Arnold/Gräfl, TzBfG § 21 Au... / 4.3 Schriftform (§ 14 Abs. 4)
 

Rz. 26

Nach der ausdrücklichen Bezugnahme in § 21 TzBfG gilt § 14 Abs. 4 TzBfG auch für auflösende Bedingungen.[1] Dabei spielt es grundsätzlich keine Rolle, auf welche Rechtsgrundlage die Befristung gestützt wird.

 
Hinweis

Deshalb bedürfen auch auflösende Bedingungen, die nicht in entsprechender Anwendung des § 14 Abs. 1 TzBfG, sondern nach anderen Vorschriften vereinbart werden, der Schriftform.[2] Eine Ausnahme gilt insoweit lediglich für das Berufsausbildungsverhältnis, da die auflösende Bedingung bereits in § 21 BBiG gesetzlich geregelt ist.[3]

Das Schriftformgebot des § 14 Abs. 4 TzBfG gilt allerdings nicht, wenn ein auf das Arbeitsverhältnis insgesamt anwendbarer einschlägiger Tarifvertrag eine Befristung oder auflösende Bedingung des Arbeitsverhältnisses vorsieht (BAG, Urteil v. 23.7.2014, 7 AZR 771/12[4]).

 

Rz. 27

Das Schriftformerfordernis findet auch Anwendung, wenn die Arbeitsvertragsparteien nach einer Arbeitgeberkündigung eine vertragliche Vereinbarung über die Weiterbeschäftigung des Arbeitnehmers treffen, der Kündigungsschutzklage erhoben hat.

 
Praxis-Beispiel

Eine arbeitsvertragliche Vereinbarung über die Weiterbeschäftigung des Arbeitnehmers bis zur rechtskräftigen Abweisung der Kündigungsschutzklage ist eine auflösende Bedingung. Durch die Weiterbeschäftigungsvereinbarung schaffen die Arbeitsvertragsparteien für die Beschäftigung des Arbeitnehmers nach Ablauf der Kündigungsfrist bis zur Entscheidung über die Kündigungsschutzklage eine arbeitsvertragliche Grundlage, weil sie in dieser Zeit keine Gewissheit darüber haben, ob zwischen ihnen noch ein Arbeitsverhältnis mit daraus resultierenden Arbeits- und Beschäftigungspflichten besteht.

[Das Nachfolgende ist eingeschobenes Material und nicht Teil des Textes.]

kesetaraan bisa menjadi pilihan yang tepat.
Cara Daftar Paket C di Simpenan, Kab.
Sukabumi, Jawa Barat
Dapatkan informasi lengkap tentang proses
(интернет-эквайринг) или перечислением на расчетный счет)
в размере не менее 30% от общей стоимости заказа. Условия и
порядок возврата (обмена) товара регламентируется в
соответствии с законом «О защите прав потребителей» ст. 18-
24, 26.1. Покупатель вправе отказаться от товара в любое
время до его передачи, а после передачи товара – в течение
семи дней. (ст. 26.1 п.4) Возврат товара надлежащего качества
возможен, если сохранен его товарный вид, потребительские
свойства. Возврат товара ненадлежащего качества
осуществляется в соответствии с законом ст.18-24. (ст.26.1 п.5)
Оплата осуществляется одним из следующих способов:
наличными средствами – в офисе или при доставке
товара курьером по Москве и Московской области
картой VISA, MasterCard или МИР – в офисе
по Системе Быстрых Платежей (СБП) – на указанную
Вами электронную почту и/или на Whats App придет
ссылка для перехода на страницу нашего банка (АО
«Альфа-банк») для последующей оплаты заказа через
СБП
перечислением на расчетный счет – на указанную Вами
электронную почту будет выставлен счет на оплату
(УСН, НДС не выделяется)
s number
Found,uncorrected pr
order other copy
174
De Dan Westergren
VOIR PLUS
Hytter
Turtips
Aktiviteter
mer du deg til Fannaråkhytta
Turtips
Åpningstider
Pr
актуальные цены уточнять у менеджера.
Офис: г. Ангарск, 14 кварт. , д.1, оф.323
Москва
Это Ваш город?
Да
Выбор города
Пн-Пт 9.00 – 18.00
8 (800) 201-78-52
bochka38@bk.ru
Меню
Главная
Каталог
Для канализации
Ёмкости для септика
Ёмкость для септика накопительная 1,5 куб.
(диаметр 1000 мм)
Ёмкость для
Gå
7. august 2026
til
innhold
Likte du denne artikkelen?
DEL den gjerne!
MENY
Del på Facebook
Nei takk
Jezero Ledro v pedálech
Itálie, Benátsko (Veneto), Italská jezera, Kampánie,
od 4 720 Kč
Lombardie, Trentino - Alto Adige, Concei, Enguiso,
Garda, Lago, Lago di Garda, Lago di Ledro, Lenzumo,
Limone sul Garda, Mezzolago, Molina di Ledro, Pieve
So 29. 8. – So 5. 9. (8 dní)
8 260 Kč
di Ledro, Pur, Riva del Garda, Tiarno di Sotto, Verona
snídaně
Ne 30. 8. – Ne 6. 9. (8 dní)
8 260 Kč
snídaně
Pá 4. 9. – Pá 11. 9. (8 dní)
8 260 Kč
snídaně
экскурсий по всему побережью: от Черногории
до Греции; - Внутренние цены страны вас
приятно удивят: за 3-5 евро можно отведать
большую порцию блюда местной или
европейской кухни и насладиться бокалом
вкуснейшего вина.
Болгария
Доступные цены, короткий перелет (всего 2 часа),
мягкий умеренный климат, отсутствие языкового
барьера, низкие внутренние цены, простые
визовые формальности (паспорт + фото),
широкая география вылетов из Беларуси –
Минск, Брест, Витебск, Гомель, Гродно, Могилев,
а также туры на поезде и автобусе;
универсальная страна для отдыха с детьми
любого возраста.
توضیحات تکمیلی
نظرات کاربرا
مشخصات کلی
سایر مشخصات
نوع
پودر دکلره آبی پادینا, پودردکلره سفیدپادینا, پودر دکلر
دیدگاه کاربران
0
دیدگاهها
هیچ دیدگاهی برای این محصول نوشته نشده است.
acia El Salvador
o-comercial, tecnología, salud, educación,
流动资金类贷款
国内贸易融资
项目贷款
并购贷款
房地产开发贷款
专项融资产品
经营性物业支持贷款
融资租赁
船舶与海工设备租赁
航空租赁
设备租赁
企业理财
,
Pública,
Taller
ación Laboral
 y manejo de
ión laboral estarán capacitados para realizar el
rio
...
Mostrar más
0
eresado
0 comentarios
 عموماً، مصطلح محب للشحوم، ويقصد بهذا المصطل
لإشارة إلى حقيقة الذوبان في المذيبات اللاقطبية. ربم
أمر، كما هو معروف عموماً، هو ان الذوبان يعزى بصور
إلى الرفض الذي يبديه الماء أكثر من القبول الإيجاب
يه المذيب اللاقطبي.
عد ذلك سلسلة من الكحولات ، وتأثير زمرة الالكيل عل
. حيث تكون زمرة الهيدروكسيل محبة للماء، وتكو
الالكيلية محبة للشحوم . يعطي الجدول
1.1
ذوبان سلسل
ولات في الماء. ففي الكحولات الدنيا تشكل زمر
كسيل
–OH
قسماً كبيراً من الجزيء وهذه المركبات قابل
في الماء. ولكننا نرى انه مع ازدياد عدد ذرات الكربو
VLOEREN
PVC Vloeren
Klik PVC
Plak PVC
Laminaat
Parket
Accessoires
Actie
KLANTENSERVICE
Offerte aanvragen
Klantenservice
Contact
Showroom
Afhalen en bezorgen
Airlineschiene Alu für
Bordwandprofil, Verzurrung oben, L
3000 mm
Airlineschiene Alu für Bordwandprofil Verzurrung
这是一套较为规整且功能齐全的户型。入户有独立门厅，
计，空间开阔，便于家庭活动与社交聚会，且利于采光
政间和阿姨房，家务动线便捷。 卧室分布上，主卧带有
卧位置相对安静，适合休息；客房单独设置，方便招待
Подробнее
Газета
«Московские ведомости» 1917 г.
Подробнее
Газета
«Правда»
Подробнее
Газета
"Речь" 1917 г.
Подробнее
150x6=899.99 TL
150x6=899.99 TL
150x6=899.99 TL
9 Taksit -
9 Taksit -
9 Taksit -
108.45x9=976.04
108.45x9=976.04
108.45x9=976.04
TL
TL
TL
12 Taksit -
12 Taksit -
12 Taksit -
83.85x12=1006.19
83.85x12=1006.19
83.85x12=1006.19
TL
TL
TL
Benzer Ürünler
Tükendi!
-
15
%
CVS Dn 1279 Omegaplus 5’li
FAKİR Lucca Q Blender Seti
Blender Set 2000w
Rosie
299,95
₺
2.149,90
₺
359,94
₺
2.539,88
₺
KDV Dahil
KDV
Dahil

Hat die Vereinbarung die Beschäftigung des Arbeitnehmers bis zum rechtskräftigen Abschluss des Kündigungsschutzprozesses zum Gegenstand, handelt es sich – anders als bei der vereinbarten Weiterbeschäftigung bis zur rechtskräftigen Abweisung der Kündigungsschutzklage – allerdings nicht um eine auflösende Bedingung, sondern um eine Befristung. Denn bei Abschluss der Weiterbeschäftigungsvereinbarung ist aus Sicht der Parteien die rechtskräftige Entscheidung über die Kündigungsschutzklage ein zukünftiges Ereignis, dessen Eintritt feststeht, lediglich der Zeitpunkt des Eintritts ist ungewiss. Demgegenüber ist bei einer auflösenden Bedingung bereits ungewiss, ob das zukünftige Ereignis, das zur Beendigung des Arbeitsverhältnisses führen soll, überhaupt eintreten wird (BAG, Urteil v. 22.10.2003, 7 AZR 113/03[5]).

 

Rz. 28

Für die (Form-)Wirksamkeit einer vereinbarten Bedingung ist die Rechtslage im Zeitpunkt des Vertragsschlusses maßgebend. Für vor dem Inkrafttreten des TzBfG bzw. des § 623 BGB, d. h. vor dem 1.5.2000 geschlossene Verträge, bestand kein gesetzliches Formerfordernis für die Vereinbarung einer Befristung.[6]

[1] Ob das Schriftformerfordernis in § 623 BGB a. F. für auflösende Bedingungen galt, war im Schrifttum umstritten. Dieser Streit ist durch § 21 TzBfG bedeutungslos geworden.
[2] S. Gräfl. § 14 Rz. 420; Dörner, Der befristete Arbeitsvertrag, 2. Aufl. 2011, Rz. 74.
[3] APS/Backhaus, 5. Aufl. 2017, § 14 TzBfG, Rz. 454.
[4] NZA 2014, 1341.
[5] ZTR 2004, 484.
[6] BAG, Urteil v. 27.7.2005, 7 AZR 443/04, NZA 2006, 37; a. A. APS/Backhaus, 5. Aufl. 2017, § 21 TzBfG, Rz. 26.